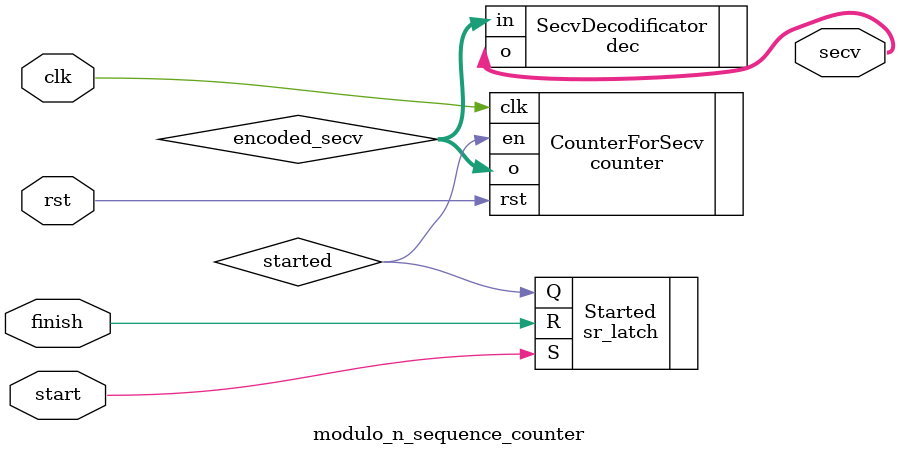
<source format=sv>
module modulo_n_sequence_counter #(
	parameter w = 4
)(
	input start,
  	input clk,
  	input rst,
  	input finish,
  	output [w - 1 : 0] secv
);
  
  wire serialOut;
  wire started;
  wire [1 : 0] encoded_secv;
  
  sr_latch Started(.S(start), .R(finish), .Q(started));
  
  counter #(.max(w - 1)) CounterForSecv(.clk(clk), .rst(rst), .en(started), .o(encoded_secv));
  
  dec #(.in_cnt(2), .out_cnt(4)) SecvDecodificator(.in(encoded_secv), .o(secv));
	
endmodule

</source>
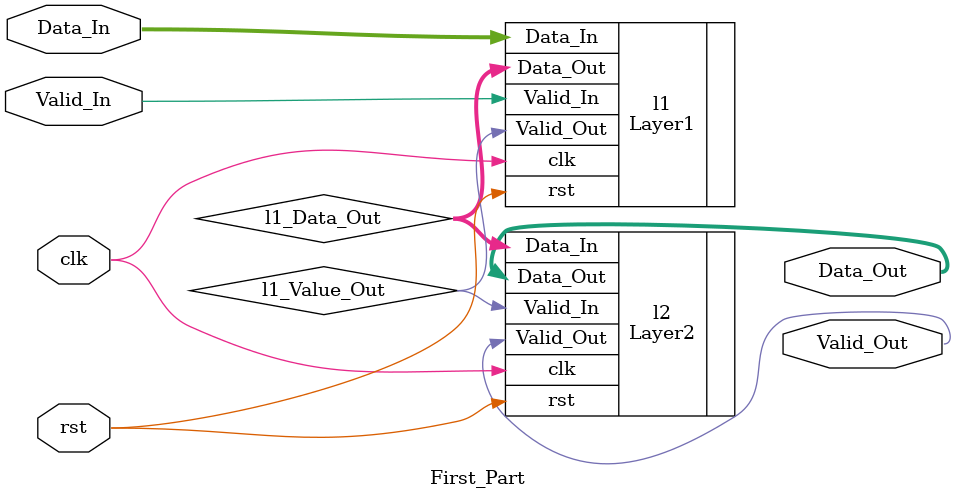
<source format=v>
module First_Part #(
    parameter DATA_WIDHT = 32,
    parameter IMG_WIDHT = 48,
    parameter IMG_HEIGHT =48
)
(
    input [DATA_WIDHT-1:0] Data_In,
    input clk,
    input rst,
    input Valid_In,
    output wire [DATA_WIDHT*8-1:0] Data_Out,
    output Valid_Out
);

    wire [DATA_WIDHT*8-1:0] l1_Data_Out;

    wire l1_Value_Out;
    Layer1 #(
        .DATA_WIDHT(DATA_WIDHT),
        .IMG_WIDTH(IMG_WIDHT),
        .IMG_HEIGHT(IMG_HEIGHT)
    )
        l1(
            .Data_In(Data_In),
            .clk(clk),
            .rst(rst),
            .Valid_In(Valid_In),
            .Data_Out(l1_Data_Out),
            .Valid_Out(l1_Value_Out)
        );
    
    Layer2 # (
        .DATA_WIDHT(DATA_WIDHT),
        .IMG_WIDTH(IMG_WIDHT-2),
        .IMG_HEIGHT(IMG_HEIGHT-2)
    )
        l2(
            .Data_In(l1_Data_Out),
            .clk(clk),
            .rst(rst),
            .Valid_In(l1_Value_Out),
            .Data_Out(Data_Out),
            .Valid_Out(Valid_Out)
        );
endmodule
</source>
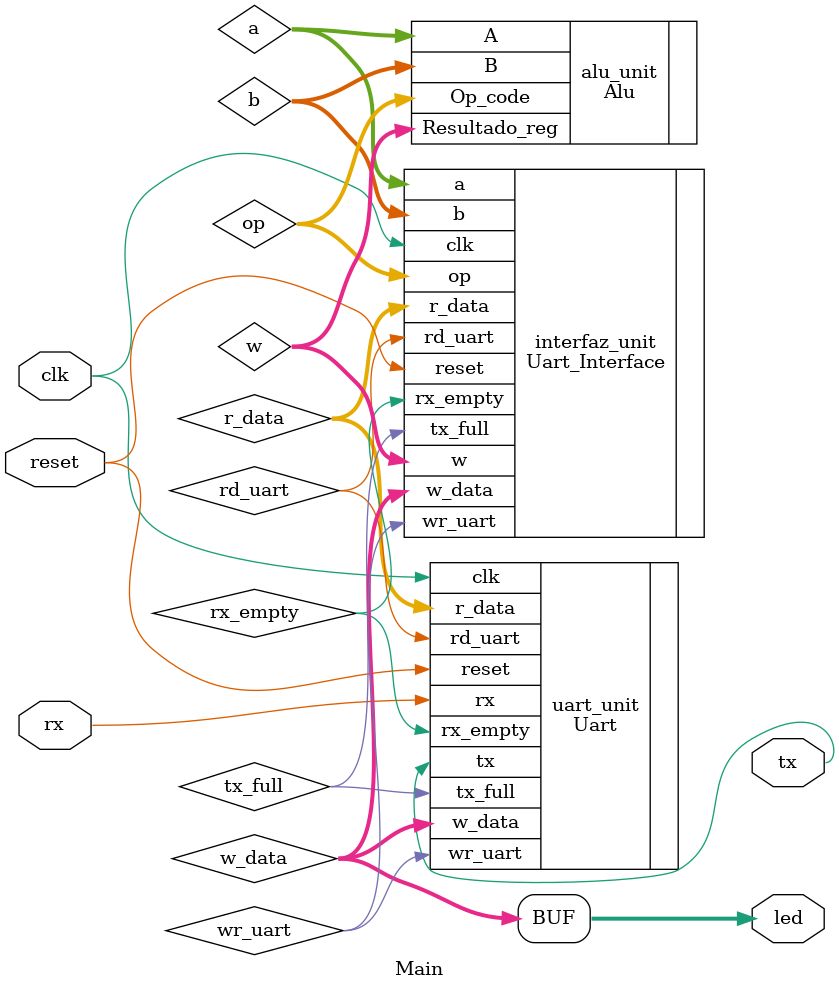
<source format=v>
`timescale 1us / 1ns
module Main  #( 								// Default setting: 
															// 19,200 baud , 8 data bits , 1 stop bit  
							parameter DBIT = 8, 		// # data bits 
										 SB_TICK = 16, // # ticks for stop bits , 
															// 16/24/32 for 1/1. 5/2 bits 
										 DVSR = 163,   // baud rate divisor 
															// DVSR = 50M/( 16* baud rate) 
										 DVSR_BIT = 8 // # bits of DVSR 
						 ) 
						 ( input wire clk, reset, rx,
						   output wire tx,
							output [DBIT-1:0]led
					    );

wire rd_uart, wr_uart, tx_full, rx_empty;
wire [DBIT-1:0] w_data, r_data, a, b, op, w;

assign led = w_data;
 
Alu #(.DATA_LENGTH(DBIT)) alu_unit 
	(.A(a), .B(b), .Op_code(op), .Resultado_reg(w)); 

Uart_Interface #(.REG_SIZE(DBIT)) interfaz_unit 
	(.clk(clk), .reset(reset), .rd_uart(rd_uart), .wr_uart(wr_uart), 
	 .tx_full(tx_full), .rx_empty(rx_empty), .w_data(w_data),
	 .r_data(r_data), .a(a), .b(b), .op(op), .w(w));

Uart #(.DBIT(DBIT), .SB_TICK(SB_TICK), .DVSR(DVSR), .DVSR_BIT(DVSR_BIT)) uart_unit
	(.clk(clk), .reset(reset), .rd_uart(rd_uart), .wr_uart(wr_uart), 
	 .tx_full(tx_full), .rx_empty(rx_empty), .w_data(w_data),
	 .r_data(r_data), .rx(rx), .tx(tx));	 



endmodule
</source>
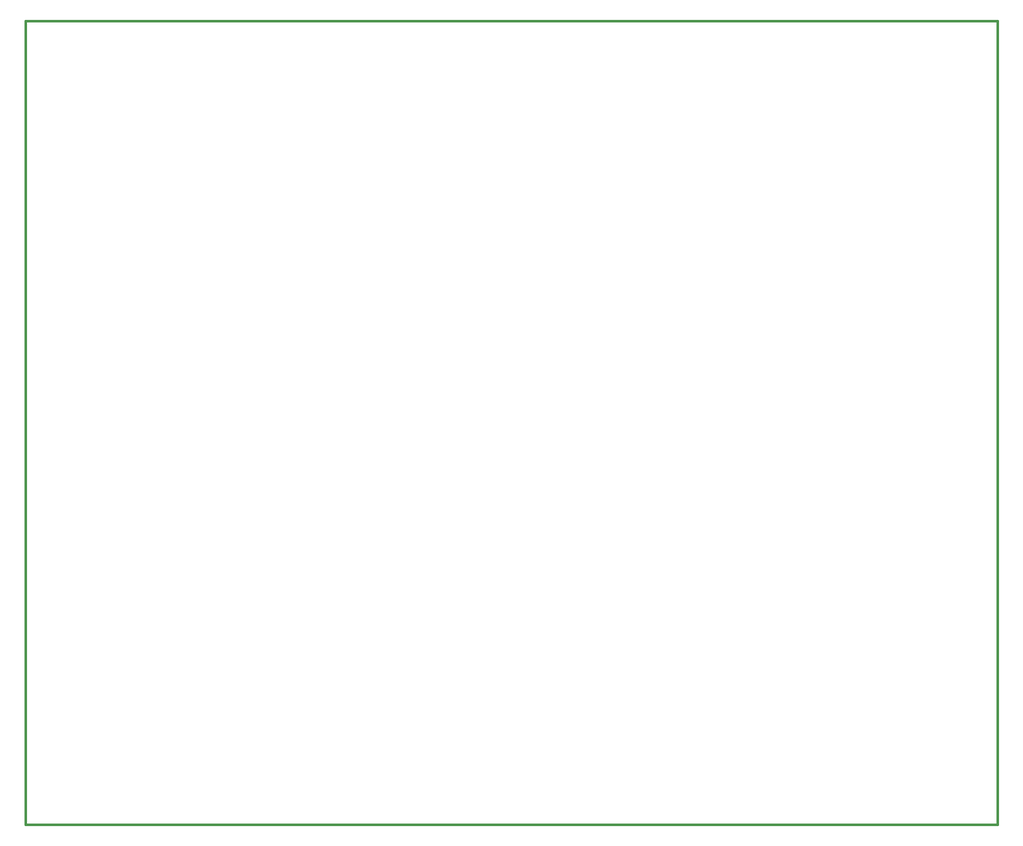
<source format=gm1>
G04 #@! TF.FileFunction,Profile,NP*
%FSLAX46Y46*%
G04 Gerber Fmt 4.6, Leading zero omitted, Abs format (unit mm)*
G04 Created by KiCad (PCBNEW 4.0.1-stable) date Friday, April 08, 2016 'AMt' 02:22:46 AM*
%MOMM*%
G01*
G04 APERTURE LIST*
%ADD10C,0.020000*%
%ADD11C,0.381000*%
G04 APERTURE END LIST*
D10*
D11*
X63500000Y-21590000D02*
X224790000Y-21590000D01*
X63500000Y-154940000D02*
X63500000Y-21590000D01*
X224790000Y-154940000D02*
X63500000Y-154940000D01*
X224790000Y-21590000D02*
X224790000Y-154940000D01*
M02*

</source>
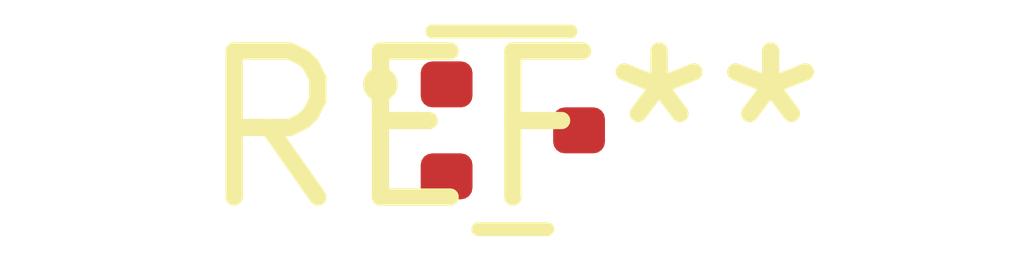
<source format=kicad_pcb>
(kicad_pcb (version 20240108) (generator pcbnew)

  (general
    (thickness 1.6)
  )

  (paper "A4")
  (layers
    (0 "F.Cu" signal)
    (31 "B.Cu" signal)
    (32 "B.Adhes" user "B.Adhesive")
    (33 "F.Adhes" user "F.Adhesive")
    (34 "B.Paste" user)
    (35 "F.Paste" user)
    (36 "B.SilkS" user "B.Silkscreen")
    (37 "F.SilkS" user "F.Silkscreen")
    (38 "B.Mask" user)
    (39 "F.Mask" user)
    (40 "Dwgs.User" user "User.Drawings")
    (41 "Cmts.User" user "User.Comments")
    (42 "Eco1.User" user "User.Eco1")
    (43 "Eco2.User" user "User.Eco2")
    (44 "Edge.Cuts" user)
    (45 "Margin" user)
    (46 "B.CrtYd" user "B.Courtyard")
    (47 "F.CrtYd" user "F.Courtyard")
    (48 "B.Fab" user)
    (49 "F.Fab" user)
    (50 "User.1" user)
    (51 "User.2" user)
    (52 "User.3" user)
    (53 "User.4" user)
    (54 "User.5" user)
    (55 "User.6" user)
    (56 "User.7" user)
    (57 "User.8" user)
    (58 "User.9" user)
  )

  (setup
    (pad_to_mask_clearance 0)
    (pcbplotparams
      (layerselection 0x00010fc_ffffffff)
      (plot_on_all_layers_selection 0x0000000_00000000)
      (disableapertmacros false)
      (usegerberextensions false)
      (usegerberattributes false)
      (usegerberadvancedattributes false)
      (creategerberjobfile false)
      (dashed_line_dash_ratio 12.000000)
      (dashed_line_gap_ratio 3.000000)
      (svgprecision 4)
      (plotframeref false)
      (viasonmask false)
      (mode 1)
      (useauxorigin false)
      (hpglpennumber 1)
      (hpglpenspeed 20)
      (hpglpendiameter 15.000000)
      (dxfpolygonmode false)
      (dxfimperialunits false)
      (dxfusepcbnewfont false)
      (psnegative false)
      (psa4output false)
      (plotreference false)
      (plotvalue false)
      (plotinvisibletext false)
      (sketchpadsonfab false)
      (subtractmaskfromsilk false)
      (outputformat 1)
      (mirror false)
      (drillshape 1)
      (scaleselection 1)
      (outputdirectory "")
    )
  )

  (net 0 "")

  (footprint "SOT-723" (layer "F.Cu") (at 0 0))

)

</source>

_Task to complete_.
Copy each line above precisely, dropping the pictures.

_Written response_.
<source format=sv>
module modulo_n_sequence_counter #(
	parameter w = 4
)(
	input start,
  	input clk,
  	input rst,
  	input finish,
  	output [w - 1 : 0] secv
);
  
  wire serialOut;
  wire started;
  wire [1 : 0] encoded_secv;
  
  sr_latch Started(.S(start), .R(finish), .Q(started));
  
  counter #(.max(w - 1)) CounterForSecv(.clk(clk), .rst(rst), .en(started), .o(encoded_secv));
  
  dec #(.in_cnt(2), .out_cnt(4)) SecvDecodificator(.in(encoded_secv), .o(secv));
	
endmodule

</source>
<source format=v>
module First_Part #(
    parameter DATA_WIDHT = 32,
    parameter IMG_WIDHT = 48,
    parameter IMG_HEIGHT =48
)
(
    input [DATA_WIDHT-1:0] Data_In,
    input clk,
    input rst,
    input Valid_In,
    output wire [DATA_WIDHT*8-1:0] Data_Out,
    output Valid_Out
);

    wire [DATA_WIDHT*8-1:0] l1_Data_Out;

    wire l1_Value_Out;
    Layer1 #(
        .DATA_WIDHT(DATA_WIDHT),
        .IMG_WIDTH(IMG_WIDHT),
        .IMG_HEIGHT(IMG_HEIGHT)
    )
        l1(
            .Data_In(Data_In),
            .clk(clk),
            .rst(rst),
            .Valid_In(Valid_In),
            .Data_Out(l1_Data_Out),
            .Valid_Out(l1_Value_Out)
        );
    
    Layer2 # (
        .DATA_WIDHT(DATA_WIDHT),
        .IMG_WIDTH(IMG_WIDHT-2),
        .IMG_HEIGHT(IMG_HEIGHT-2)
    )
        l2(
            .Data_In(l1_Data_Out),
            .clk(clk),
            .rst(rst),
            .Valid_In(l1_Value_Out),
            .Data_Out(Data_Out),
            .Valid_Out(Valid_Out)
        );
endmodule
</source>
<source format=v>
`timescale 1us / 1ns
module Main  #( 								// Default setting: 
															// 19,200 baud , 8 data bits , 1 stop bit  
							parameter DBIT = 8, 		// # data bits 
										 SB_TICK = 16, // # ticks for stop bits , 
															// 16/24/32 for 1/1. 5/2 bits 
										 DVSR = 163,   // baud rate divisor 
															// DVSR = 50M/( 16* baud rate) 
										 DVSR_BIT = 8 // # bits of DVSR 
						 ) 
						 ( input wire clk, reset, rx,
						   output wire tx,
							output [DBIT-1:0]led
					    );

wire rd_uart, wr_uart, tx_full, rx_empty;
wire [DBIT-1:0] w_data, r_data, a, b, op, w;

assign led = w_data;
 
Alu #(.DATA_LENGTH(DBIT)) alu_unit 
	(.A(a), .B(b), .Op_code(op), .Resultado_reg(w)); 

Uart_Interface #(.REG_SIZE(DBIT)) interfaz_unit 
	(.clk(clk), .reset(reset), .rd_uart(rd_uart), .wr_uart(wr_uart), 
	 .tx_full(tx_full), .rx_empty(rx_empty), .w_data(w_data),
	 .r_data(r_data), .a(a), .b(b), .op(op), .w(w));

Uart #(.DBIT(DBIT), .SB_TICK(SB_TICK), .DVSR(DVSR), .DVSR_BIT(DVSR_BIT)) uart_unit
	(.clk(clk), .reset(reset), .rd_uart(rd_uart), .wr_uart(wr_uart), 
	 .tx_full(tx_full), .rx_empty(rx_empty), .w_data(w_data),
	 .r_data(r_data), .rx(rx), .tx(tx));	 



endmodule
</source>
<source format=gm1>
G04 #@! TF.FileFunction,Profile,NP*
%FSLAX46Y46*%
G04 Gerber Fmt 4.6, Leading zero omitted, Abs format (unit mm)*
G04 Created by KiCad (PCBNEW 4.0.1-stable) date Friday, April 08, 2016 'AMt' 02:22:46 AM*
%MOMM*%
G01*
G04 APERTURE LIST*
%ADD10C,0.020000*%
%ADD11C,0.381000*%
G04 APERTURE END LIST*
D10*
D11*
X63500000Y-21590000D02*
X224790000Y-21590000D01*
X63500000Y-154940000D02*
X63500000Y-21590000D01*
X224790000Y-154940000D02*
X63500000Y-154940000D01*
X224790000Y-21590000D02*
X224790000Y-154940000D01*
M02*

</source>
<source format=kicad_pcb>
(kicad_pcb (version 20240108) (generator pcbnew)

  (general
    (thickness 1.6)
  )

  (paper "A4")
  (layers
    (0 "F.Cu" signal)
    (31 "B.Cu" signal)
    (32 "B.Adhes" user "B.Adhesive")
    (33 "F.Adhes" user "F.Adhesive")
    (34 "B.Paste" user)
    (35 "F.Paste" user)
    (36 "B.SilkS" user "B.Silkscreen")
    (37 "F.SilkS" user "F.Silkscreen")
    (38 "B.Mask" user)
    (39 "F.Mask" user)
    (40 "Dwgs.User" user "User.Drawings")
    (41 "Cmts.User" user "User.Comments")
    (42 "Eco1.User" user "User.Eco1")
    (43 "Eco2.User" user "User.Eco2")
    (44 "Edge.Cuts" user)
    (45 "Margin" user)
    (46 "B.CrtYd" user "B.Courtyard")
    (47 "F.CrtYd" user "F.Courtyard")
    (48 "B.Fab" user)
    (49 "F.Fab" user)
    (50 "User.1" user)
    (51 "User.2" user)
    (52 "User.3" user)
    (53 "User.4" user)
    (54 "User.5" user)
    (55 "User.6" user)
    (56 "User.7" user)
    (57 "User.8" user)
    (58 "User.9" user)
  )

  (setup
    (pad_to_mask_clearance 0)
    (pcbplotparams
      (layerselection 0x00010fc_ffffffff)
      (plot_on_all_layers_selection 0x0000000_00000000)
      (disableapertmacros false)
      (usegerberextensions false)
      (usegerberattributes false)
      (usegerberadvancedattributes false)
      (creategerberjobfile false)
      (dashed_line_dash_ratio 12.000000)
      (dashed_line_gap_ratio 3.000000)
      (svgprecision 4)
      (plotframeref false)
      (viasonmask false)
      (mode 1)
      (useauxorigin false)
      (hpglpennumber 1)
      (hpglpenspeed 20)
      (hpglpendiameter 15.000000)
      (dxfpolygonmode false)
      (dxfimperialunits false)
      (dxfusepcbnewfont false)
      (psnegative false)
      (psa4output false)
      (plotreference false)
      (plotvalue false)
      (plotinvisibletext false)
      (sketchpadsonfab false)
      (subtractmaskfromsilk false)
      (outputformat 1)
      (mirror false)
      (drillshape 1)
      (scaleselection 1)
      (outputdirectory "")
    )
  )

  (net 0 "")

  (footprint "SOT-723" (layer "F.Cu") (at 0 0))

)

</source>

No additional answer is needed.